На вопрос «как вернуться на главный вокзал (Хаупт Банхоф)?» нам отвечают странными взглядами. Потом потыкав пальцем в схему электричек, впихивают нас в поезд. Выйдя на надобной остановке, оказываемся на безумно красивой станции, меньше всего похожей на Хаупт Банхоф. Там снова тычут пальцем в схему, снова суют в электричку, снова выгружаемся и оказываемся вообще бог знает где. Дальше все как в дурном сне. Немцы спорят друг с другом, тычут пальцами в схему и с полной определенностью сажают нас в новый поезд. Вытаскивая вещи на новой станции, понимаем, что все больше и больше удаляемся от цели.
Пространство движения немецких электричек оказывается четырехмерным: с одной и той же платформы можно уехать в четыре разные стороны света. Десятый по счету поезд привозит в кафельное щупальце, с которого начался отсчет. Ясно, что либо никто не понимает чего мы хотим, либо над нами планомерно измываются. На детей нельзя смотреть; муж, простоявший ночь в поезде, валится с ног; я в истерике. Выхода нет. Я думаю, что придется разбить витрину, попасть в полицию, и тогда нас хоть куда-нибудь отведут. Умирая от отчаяния и стыда перед детьми, я начинаю рыдать.
Немцы оказываются слишком деликатными, чтобы вмешаться в судьбу семейной пары с детьми, чемоданами, плачущей женщиной и растерянным мужчиной. Из, всего Берлина мои рыдания действуют только на мужа, который невероятным способом соображает, что хилое кафельное щупальце и есть Хаупт Банхоф. только не Восточного, а Западного Берлина, что, чтобы попасть на большой Хаупт Банхоф, нужно вернуться через таможню в другой Берлин, что на одних станциях висят схемы электричек Восточного Берлина, на других — западного, а на третьих — общие. Немецкий автоматизм блокировал сознание консультантов: потратив на нас уйму времени, ни один не попытался выяснить, откуда и куда мы, собственно, добираемся. Самая большая загадка для меня до сих пор — по какому принципу они сажали нас в те или иные поезда.

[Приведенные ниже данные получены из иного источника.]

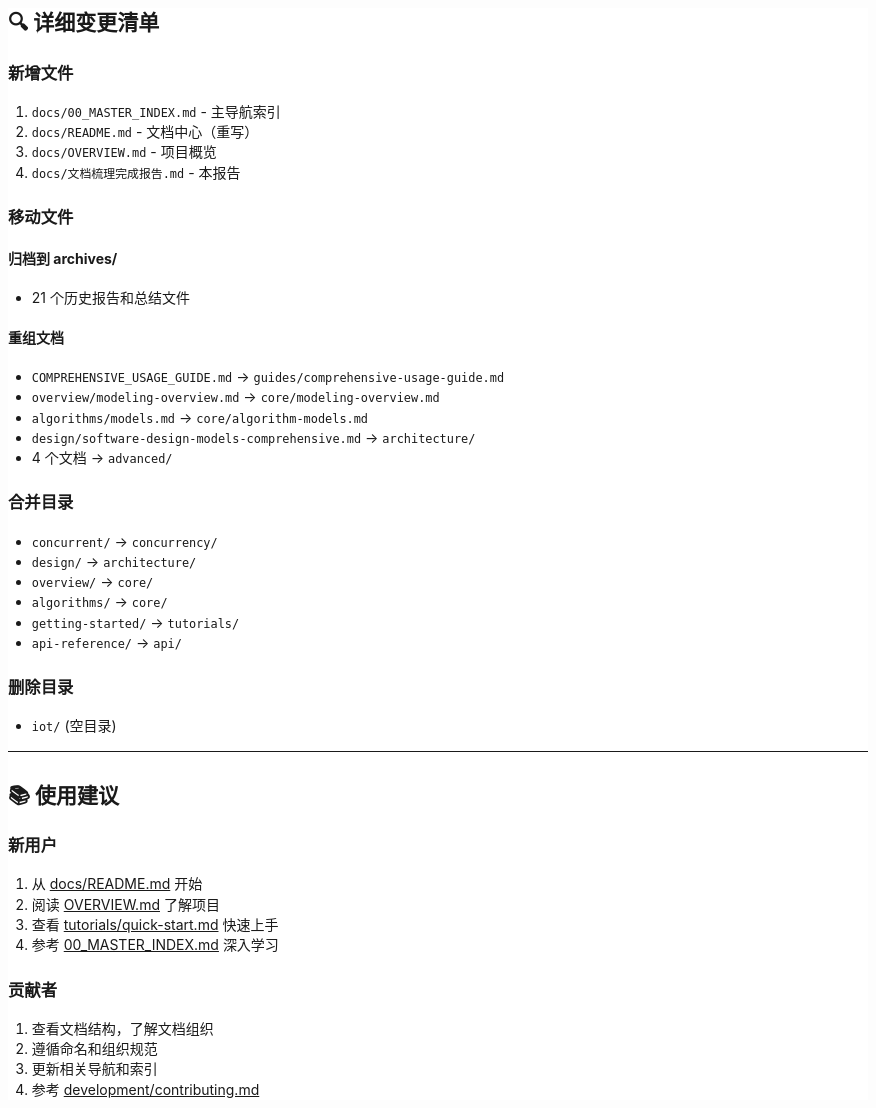 
## 🔍 详细变更清单

### 新增文件

1. `docs/00_MASTER_INDEX.md` - 主导航索引
2. `docs/README.md` - 文档中心（重写）
3. `docs/OVERVIEW.md` - 项目概览
4. `docs/文档梳理完成报告.md` - 本报告

### 移动文件

#### 归档到 archives/

- 21 个历史报告和总结文件

#### 重组文档

- `COMPREHENSIVE_USAGE_GUIDE.md` → `guides/comprehensive-usage-guide.md`
- `overview/modeling-overview.md` → `core/modeling-overview.md`
- `algorithms/models.md` → `core/algorithm-models.md`
- `design/software-design-models-comprehensive.md` → `architecture/`
- 4 个文档 → `advanced/`

### 合并目录

- `concurrent/` → `concurrency/`
- `design/` → `architecture/`
- `overview/` → `core/`
- `algorithms/` → `core/`
- `getting-started/` → `tutorials/`
- `api-reference/` → `api/`

### 删除目录

- `iot/` (空目录)

---

## 📚 使用建议

### 新用户

1. 从 [docs/README.md](./README.md) 开始
2. 阅读 [OVERVIEW.md](./OVERVIEW.md) 了解项目
3. 查看 [tutorials/quick-start.md](./tutorials/quick-start.md) 快速上手
4. 参考 [00_MASTER_INDEX.md](./00_MASTER_INDEX.md) 深入学习

### 贡献者

1. 查看文档结构，了解文档组织
2. 遵循命名和组织规范
3. 更新相关导航和索引
4. 参考 [development/contributing.md](./development/contributing.md)
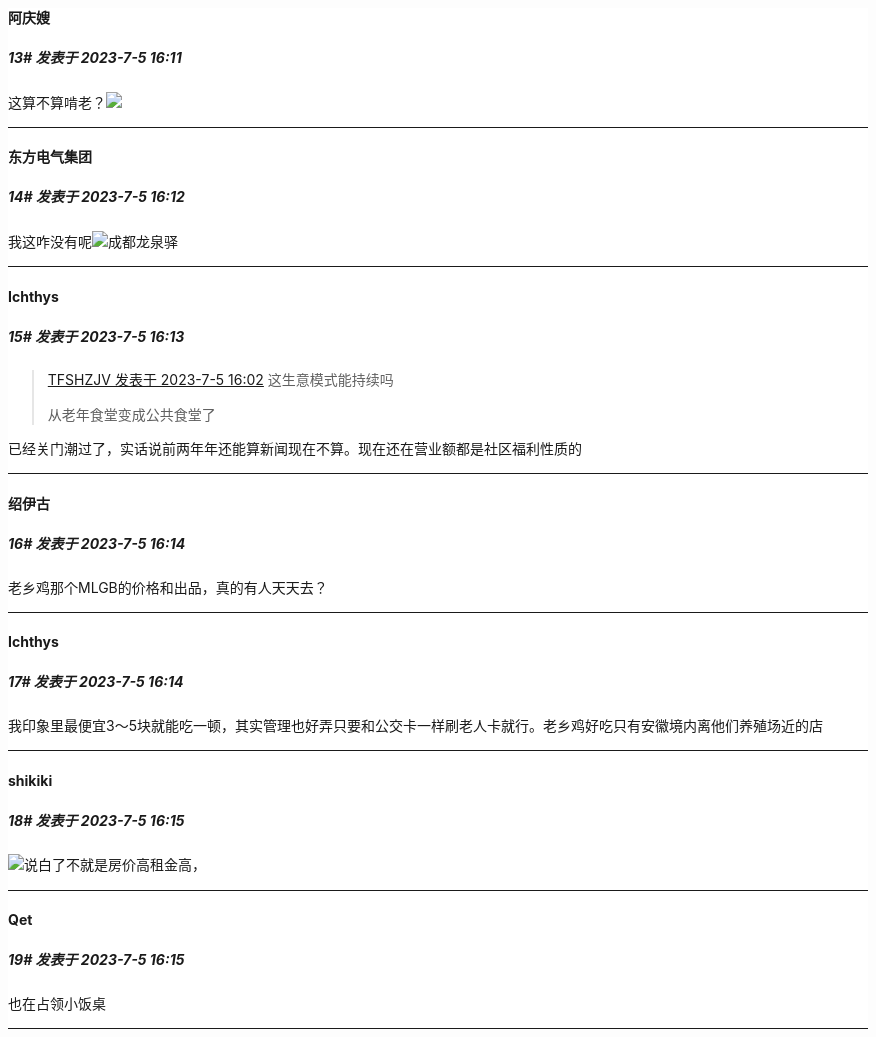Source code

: ####  阿庆嫂  
##### 13#       发表于 2023-7-5 16:11

这算不算啃老？<img src="https://static.saraba1st.com/image/smiley/face2017/037.png" referrerpolicy="no-referrer">

*****

####  东方电气集团  
##### 14#       发表于 2023-7-5 16:12

我这咋没有呢<img src="https://static.saraba1st.com/image/smiley/face2017/018.png" referrerpolicy="no-referrer">成都龙泉驿

*****

####  Ichthys  
##### 15#       发表于 2023-7-5 16:13

<blockquote><a href="httphttps://bbs.saraba1st.com/2b/forum.php?mod=redirect&amp;goto=findpost&amp;pid=61558823&amp;ptid=2143130" target="_blank">TFSHZJV 发表于 2023-7-5 16:02</a>
这生意模式能持续吗

从老年食堂变成公共食堂了</blockquote>
已经关门潮过了，实话说前两年年还能算新闻现在不算。现在还在营业额都是社区福利性质的

*****

####  绍伊古  
##### 16#       发表于 2023-7-5 16:14

老乡鸡那个MLGB的价格和出品，真的有人天天去？

*****

####  Ichthys  
##### 17#       发表于 2023-7-5 16:14

我印象里最便宜3～5块就能吃一顿，其实管理也好弄只要和公交卡一样刷老人卡就行。老乡鸡好吃只有安徽境内离他们养殖场近的店

*****

####  shikiki  
##### 18#       发表于 2023-7-5 16:15

<img src="https://static.saraba1st.com/image/smiley/face2017/028.png" referrerpolicy="no-referrer">说白了不就是房价高租金高，

*****

####  Qet  
##### 19#       发表于 2023-7-5 16:15

也在占领小饭桌

*****
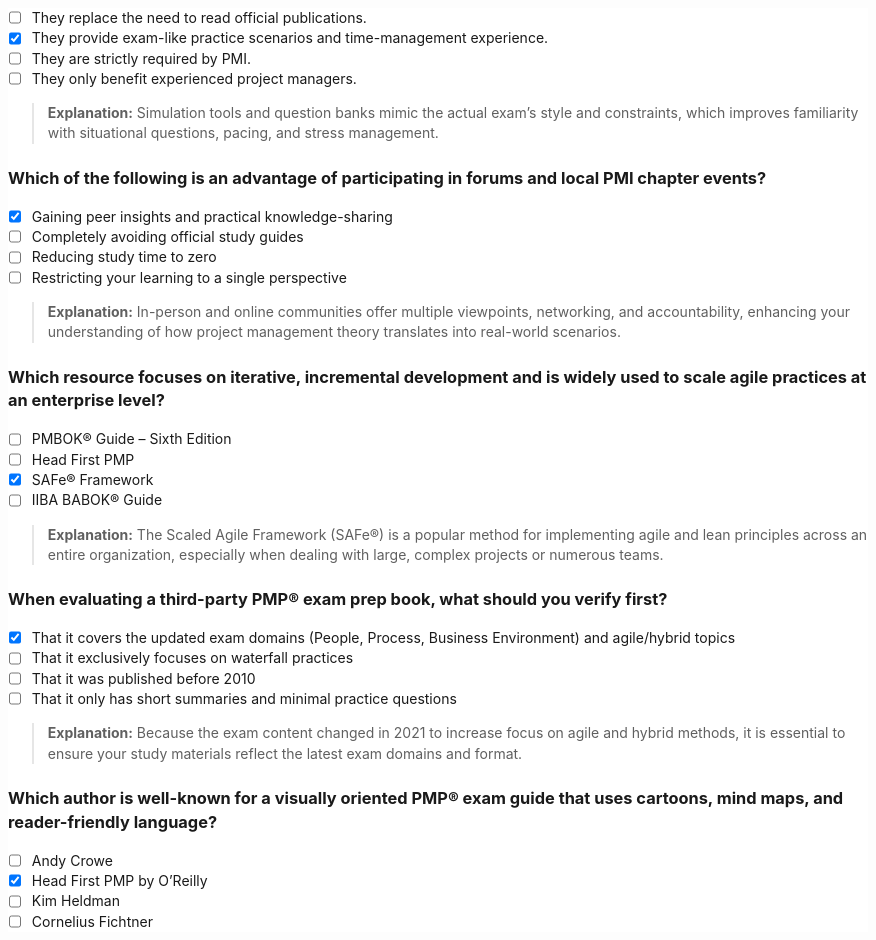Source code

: - [ ] They replace the need to read official publications.
- [x] They provide exam-like practice scenarios and time-management experience.
- [ ] They are strictly required by PMI.
- [ ] They only benefit experienced project managers.

> **Explanation:** Simulation tools and question banks mimic the actual exam’s style and constraints, which improves familiarity with situational questions, pacing, and stress management.

### Which of the following is an advantage of participating in forums and local PMI chapter events?

- [x] Gaining peer insights and practical knowledge-sharing
- [ ] Completely avoiding official study guides
- [ ] Reducing study time to zero
- [ ] Restricting your learning to a single perspective

> **Explanation:** In-person and online communities offer multiple viewpoints, networking, and accountability, enhancing your understanding of how project management theory translates into real-world scenarios.

### Which resource focuses on iterative, incremental development and is widely used to scale agile practices at an enterprise level?

- [ ] PMBOK® Guide – Sixth Edition
- [ ] Head First PMP
- [x] SAFe® Framework
- [ ] IIBA BABOK® Guide

> **Explanation:** The Scaled Agile Framework (SAFe®) is a popular method for implementing agile and lean principles across an entire organization, especially when dealing with large, complex projects or numerous teams.

### When evaluating a third-party PMP® exam prep book, what should you verify first?

- [x] That it covers the updated exam domains (People, Process, Business Environment) and agile/hybrid topics
- [ ] That it exclusively focuses on waterfall practices
- [ ] That it was published before 2010
- [ ] That it only has short summaries and minimal practice questions

> **Explanation:** Because the exam content changed in 2021 to increase focus on agile and hybrid methods, it is essential to ensure your study materials reflect the latest exam domains and format.

### Which author is well-known for a visually oriented PMP® exam guide that uses cartoons, mind maps, and reader-friendly language?

- [ ] Andy Crowe
- [x] Head First PMP by O’Reilly
- [ ] Kim Heldman
- [ ] Cornelius Fichtner
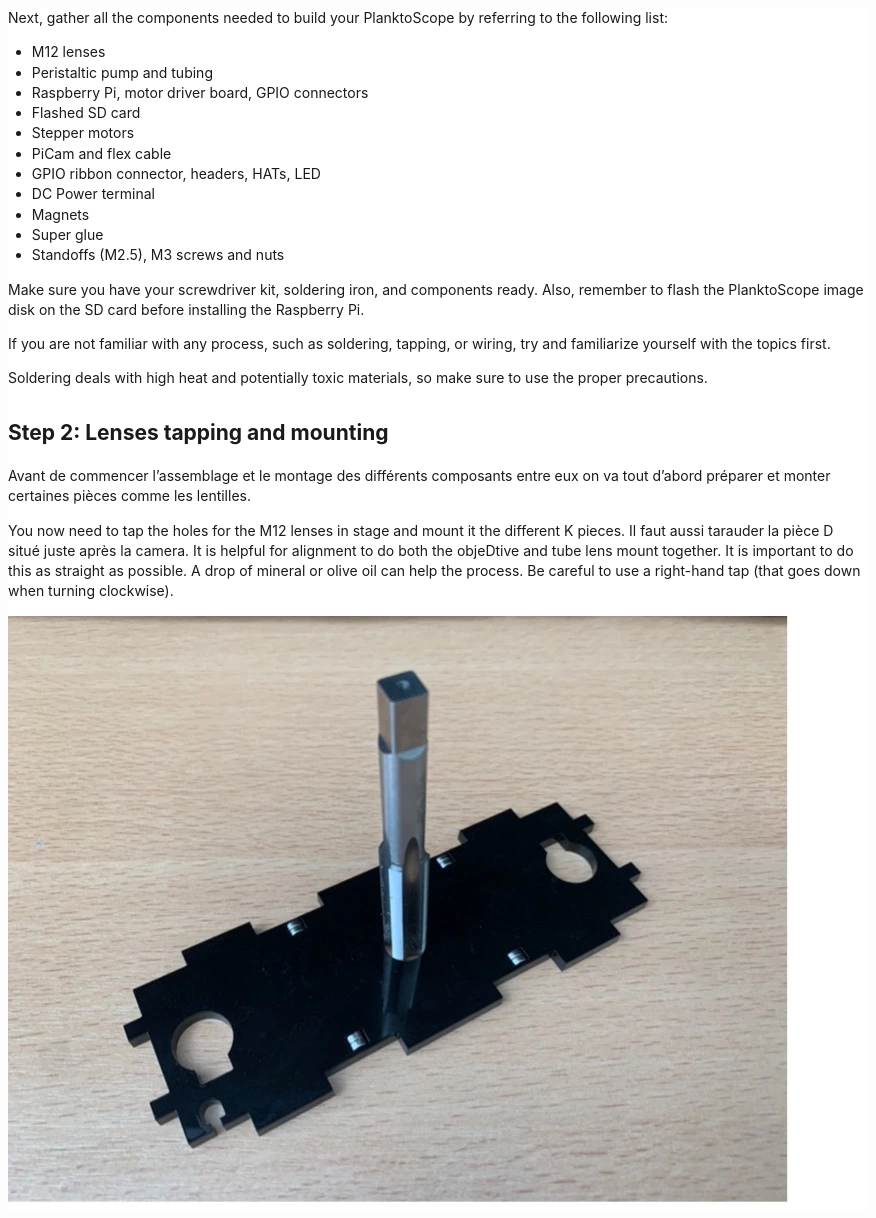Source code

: Next, gather all the components needed to build your PlanktoScope by referring to the
following list:
- M12 lenses
- Peristaltic pump and tubing
- Raspberry Pi, motor driver board, GPIO connectors
- Flashed SD card
- Stepper motors
- PiCam and flex cable
- GPIO ribbon connector, headers, HATs, LED
- DC Power terminal
- Magnets
- Super glue
- Standoffs (M2.5), M3 screws and nuts

Make sure you have your screwdriver kit, soldering iron, and components ready. Also, remember to flash the PlanktoScope image disk on the SD card before installing the Raspberry Pi.

If you are not familiar with any process, such as soldering, tapping, or wiring, try and familiarize yourself with the topics first.

Soldering deals with high heat and potentially toxic materials, so make sure to use the proper precautions.

## Step 2: Lenses tapping and mounting

Avant de commencer l’assemblage et le montage des différents composants entre eux on va
tout d’abord préparer et monter certaines pièces comme les lentilles.

You now need to tap the holes for the M12 lenses in stage and mount it the different K pieces. Il faut aussi tarauder la pièce D situé juste après la camera. It is helpful for alignment to do  both the objeDtive and tube lens mount together. It is important to do this as straight as  possible. A drop of mineral or olive oil can help the process. Be careful to use a right-hand tap  (that goes down when turning clockwise).

![Step2](assembly_guide/pictures/taraudage.webp)
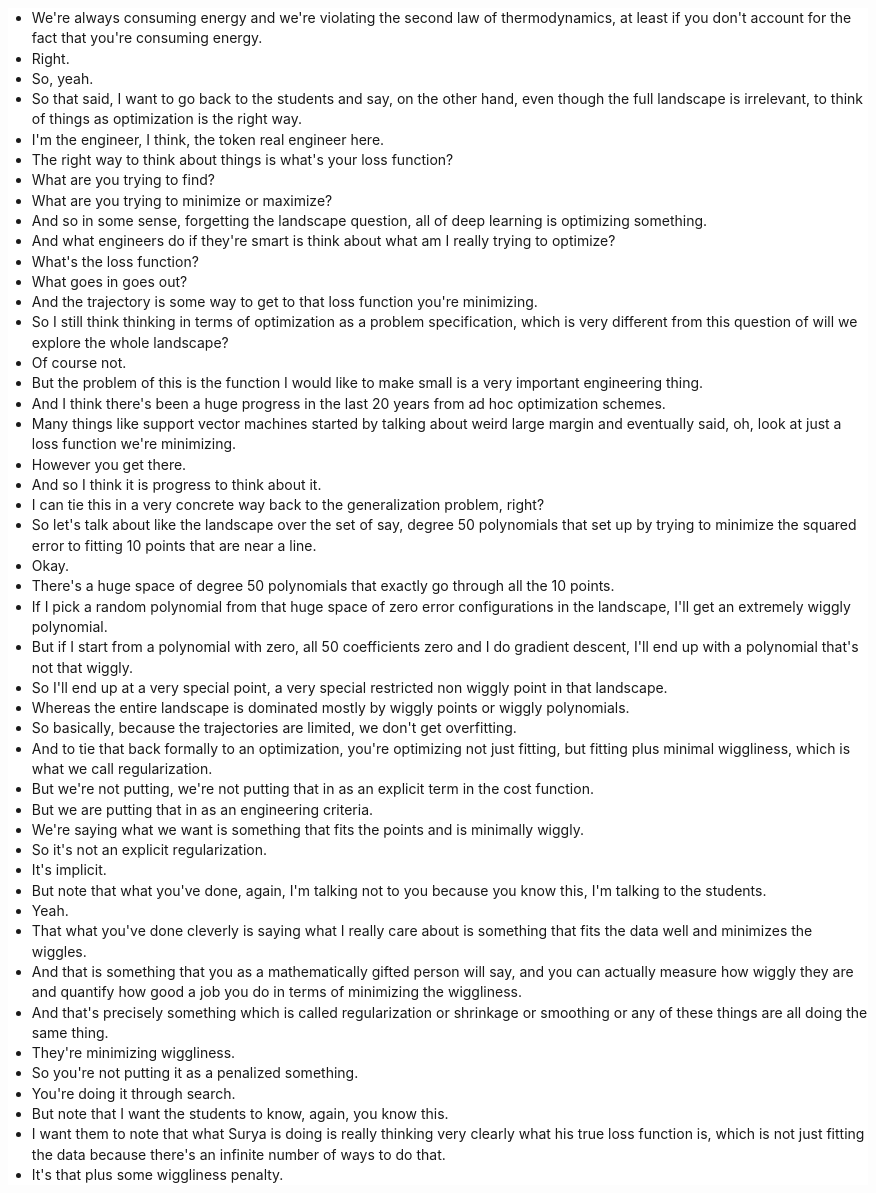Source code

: *  We're always consuming energy and we're violating the second law of thermodynamics, at least if you don't account for the fact that you're consuming energy.
*  Right.
*  So, yeah.
*  So that said, I want to go back to the students and say, on the other hand, even though the full landscape is irrelevant, to think of things as optimization is the right way.
*  I'm the engineer, I think, the token real engineer here.
*  The right way to think about things is what's your loss function?
*  What are you trying to find?
*  What are you trying to minimize or maximize?
*  And so in some sense, forgetting the landscape question, all of deep learning is optimizing something.
*  And what engineers do if they're smart is think about what am I really trying to optimize?
*  What's the loss function?
*  What goes in goes out?
*  And the trajectory is some way to get to that loss function you're minimizing.
*  So I still think thinking in terms of optimization as a problem specification, which is very different from this question of will we explore the whole landscape?
*  Of course not.
*  But the problem of this is the function I would like to make small is a very important engineering thing.
*  And I think there's been a huge progress in the last 20 years from ad hoc optimization schemes.
*  Many things like support vector machines started by talking about weird large margin and eventually said, oh, look at just a loss function we're minimizing.
*  However you get there.
*  And so I think it is progress to think about it.
*  I can tie this in a very concrete way back to the generalization problem, right?
*  So let's talk about like the landscape over the set of say, degree 50 polynomials that set up by trying to minimize the squared error to fitting 10 points that are near a line.
*  Okay.
*  There's a huge space of degree 50 polynomials that exactly go through all the 10 points.
*  If I pick a random polynomial from that huge space of zero error configurations in the landscape, I'll get an extremely wiggly polynomial.
*  But if I start from a polynomial with zero, all 50 coefficients zero and I do gradient descent, I'll end up with a polynomial that's not that wiggly.
*  So I'll end up at a very special point, a very special restricted non wiggly point in that landscape.
*  Whereas the entire landscape is dominated mostly by wiggly points or wiggly polynomials.
*  So basically, because the trajectories are limited, we don't get overfitting.
*  And to tie that back formally to an optimization, you're optimizing not just fitting, but fitting plus minimal wiggliness, which is what we call regularization.
*  But we're not putting, we're not putting that in as an explicit term in the cost function.
*  But we are putting that in as an engineering criteria.
*  We're saying what we want is something that fits the points and is minimally wiggly.
*  So it's not an explicit regularization.
*  It's implicit.
*  But note that what you've done, again, I'm talking not to you because you know this, I'm talking to the students.
*  Yeah.
*  That what you've done cleverly is saying what I really care about is something that fits the data well and minimizes the wiggles.
*  And that is something that you as a mathematically gifted person will say, and you can actually measure how wiggly they are and quantify how good a job you do in terms of minimizing the wiggliness.
*  And that's precisely something which is called regularization or shrinkage or smoothing or any of these things are all doing the same thing.
*  They're minimizing wiggliness.
*  So you're not putting it as a penalized something.
*  You're doing it through search.
*  But note that I want the students to know, again, you know this.
*  I want them to note that what Surya is doing is really thinking very clearly what his true loss function is, which is not just fitting the data because there's an infinite number of ways to do that.
*  It's that plus some wiggliness penalty.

Немцы нелюбопытны и производят впечатление людей, упакованных в целлофан. Уже невменяемые, бежим в Восточный Хаупт Банхоф и сдаем вещи в камеры. По телефонному номеру никто не отвечает, до вечера есть время, но уже ничего не хочется и вообще, если честно, хочется домой, и это уже осторожно высказывается вслух. На лавочке перед вокзалом открываем очередные консервы, завистливо поглядывая в окна ресторана и припоминая все афоризмы по поводу победителей и побежденных. Заходим в первый попавшийся магазин и видим девяносто видов обоев. Ну и что? Мы и так знали, что здесь их девяносто и что это само по себе еще ничего не меняет.